The banks, and I suppose soon the prime brokers, have shut down leverage funding for the hedge funds. Traditional investment companies have suspended their purchases of derivative products. So now that there is no more liquidity for mortgage derivatives and no institution wants to add mortgage paper to their books, funding has dried up for the mortgage originators. So that's the temporary end of easy money in the US housing market. It also seems to be the end of easy money in other housing markets as well - RAMS in Australia, Northern Rock in the UK.

How did this US mortgage problem impact other mortgage origination markets? They all get funding from the same cabal of derivative specialists and buyers. Rates are going up everywhere for borrowings, risk appetite for the products has disappeared and it looks like the business is going to at least temporarily revert to the old days where banks originated, funded and held the mortgages.

So far so good. We've been waiting for the credit markets to return to rational pricing and for the resulting unwind of leverage created by the easy credit. The problem is that everything under the sun, especially in the US, is affected by leverage. So as the deleveraging progresses, asset prices fall - homes, companies, commercial properties.
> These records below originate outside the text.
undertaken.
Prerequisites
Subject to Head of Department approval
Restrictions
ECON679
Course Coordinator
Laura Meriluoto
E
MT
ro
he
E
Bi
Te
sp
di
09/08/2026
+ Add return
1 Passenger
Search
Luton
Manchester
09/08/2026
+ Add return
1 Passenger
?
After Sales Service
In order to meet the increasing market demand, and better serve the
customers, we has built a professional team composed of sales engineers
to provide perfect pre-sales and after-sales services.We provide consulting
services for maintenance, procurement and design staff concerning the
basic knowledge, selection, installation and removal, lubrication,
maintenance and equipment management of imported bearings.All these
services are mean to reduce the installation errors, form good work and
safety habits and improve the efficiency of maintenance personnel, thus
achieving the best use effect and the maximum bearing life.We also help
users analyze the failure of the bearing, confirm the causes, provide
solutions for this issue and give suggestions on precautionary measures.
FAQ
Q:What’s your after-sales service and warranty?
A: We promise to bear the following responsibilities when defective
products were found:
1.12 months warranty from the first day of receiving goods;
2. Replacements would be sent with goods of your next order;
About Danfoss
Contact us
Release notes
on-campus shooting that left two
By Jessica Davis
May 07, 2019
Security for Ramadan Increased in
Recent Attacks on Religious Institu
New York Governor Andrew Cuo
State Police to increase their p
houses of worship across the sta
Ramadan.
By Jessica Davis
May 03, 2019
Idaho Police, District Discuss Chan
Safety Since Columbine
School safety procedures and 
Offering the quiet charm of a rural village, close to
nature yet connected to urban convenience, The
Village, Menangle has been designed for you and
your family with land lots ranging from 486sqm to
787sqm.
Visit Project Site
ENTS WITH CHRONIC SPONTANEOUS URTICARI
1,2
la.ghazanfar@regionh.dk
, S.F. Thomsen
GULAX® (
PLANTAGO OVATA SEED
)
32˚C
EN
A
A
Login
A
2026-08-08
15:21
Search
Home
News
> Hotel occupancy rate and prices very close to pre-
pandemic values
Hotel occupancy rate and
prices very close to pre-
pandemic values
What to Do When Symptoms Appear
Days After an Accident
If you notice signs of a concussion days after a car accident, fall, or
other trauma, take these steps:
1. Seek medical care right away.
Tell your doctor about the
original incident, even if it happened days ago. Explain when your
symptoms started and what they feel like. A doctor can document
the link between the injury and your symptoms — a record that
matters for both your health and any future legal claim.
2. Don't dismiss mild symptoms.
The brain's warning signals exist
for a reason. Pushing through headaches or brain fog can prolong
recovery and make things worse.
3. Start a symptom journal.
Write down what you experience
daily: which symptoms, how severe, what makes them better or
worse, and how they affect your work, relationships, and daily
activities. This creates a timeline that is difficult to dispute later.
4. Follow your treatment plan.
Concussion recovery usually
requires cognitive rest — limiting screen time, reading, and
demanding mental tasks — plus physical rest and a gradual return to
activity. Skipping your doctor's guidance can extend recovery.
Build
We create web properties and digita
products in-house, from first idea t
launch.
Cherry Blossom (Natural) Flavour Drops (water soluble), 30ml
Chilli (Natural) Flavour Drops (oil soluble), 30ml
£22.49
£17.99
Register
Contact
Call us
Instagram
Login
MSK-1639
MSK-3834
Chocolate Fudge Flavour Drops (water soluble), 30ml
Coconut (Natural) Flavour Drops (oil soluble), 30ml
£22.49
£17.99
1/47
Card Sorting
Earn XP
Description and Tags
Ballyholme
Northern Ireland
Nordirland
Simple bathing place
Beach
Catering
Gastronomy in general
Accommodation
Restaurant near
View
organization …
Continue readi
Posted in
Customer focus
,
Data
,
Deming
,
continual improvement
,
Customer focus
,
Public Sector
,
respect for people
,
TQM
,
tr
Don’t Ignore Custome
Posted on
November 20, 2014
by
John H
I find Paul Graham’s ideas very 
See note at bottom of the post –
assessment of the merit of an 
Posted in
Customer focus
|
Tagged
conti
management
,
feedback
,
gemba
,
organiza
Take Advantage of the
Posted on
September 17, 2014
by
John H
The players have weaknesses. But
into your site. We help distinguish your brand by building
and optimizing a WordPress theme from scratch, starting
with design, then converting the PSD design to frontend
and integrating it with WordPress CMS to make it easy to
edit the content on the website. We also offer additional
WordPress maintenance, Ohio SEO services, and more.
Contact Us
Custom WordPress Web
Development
As asset prices fall, risk appetites fall, and all perceived higher risk assets (derivatives of all kinds, emerging markets) get whacked while the only "riskless asset" (US T's) go up.

This multiple year asset inflation period also created real and perceived income streams: IBank bonuses at the top of the pyramid, consumer equity lines at the bottom. These incomes stop growing and drop, in many cases to zero. But even worse is the psychological impact of flat or declining asset prices and there resulting income streams: when your house stops increasing in price, stocks are falling and you're as levered up as you can be, well, you stop spending - on a dime.

Consumer spending in the US is one of the most important support structures to world economic growth. If growth this year is projected at 3.5% world wide, how much of that is due to the voracious appetite of the US consumer? Not sure, but its bigger than a thimbleful. It's certainly a huge (70%?) part of US growth. So a retrenching US consumer is like to lead to a slower US GDP growth, maybe recession; it is also likely to lead to a slowdown in world wide GDP growth. That relationship will be the most interesting one to watch.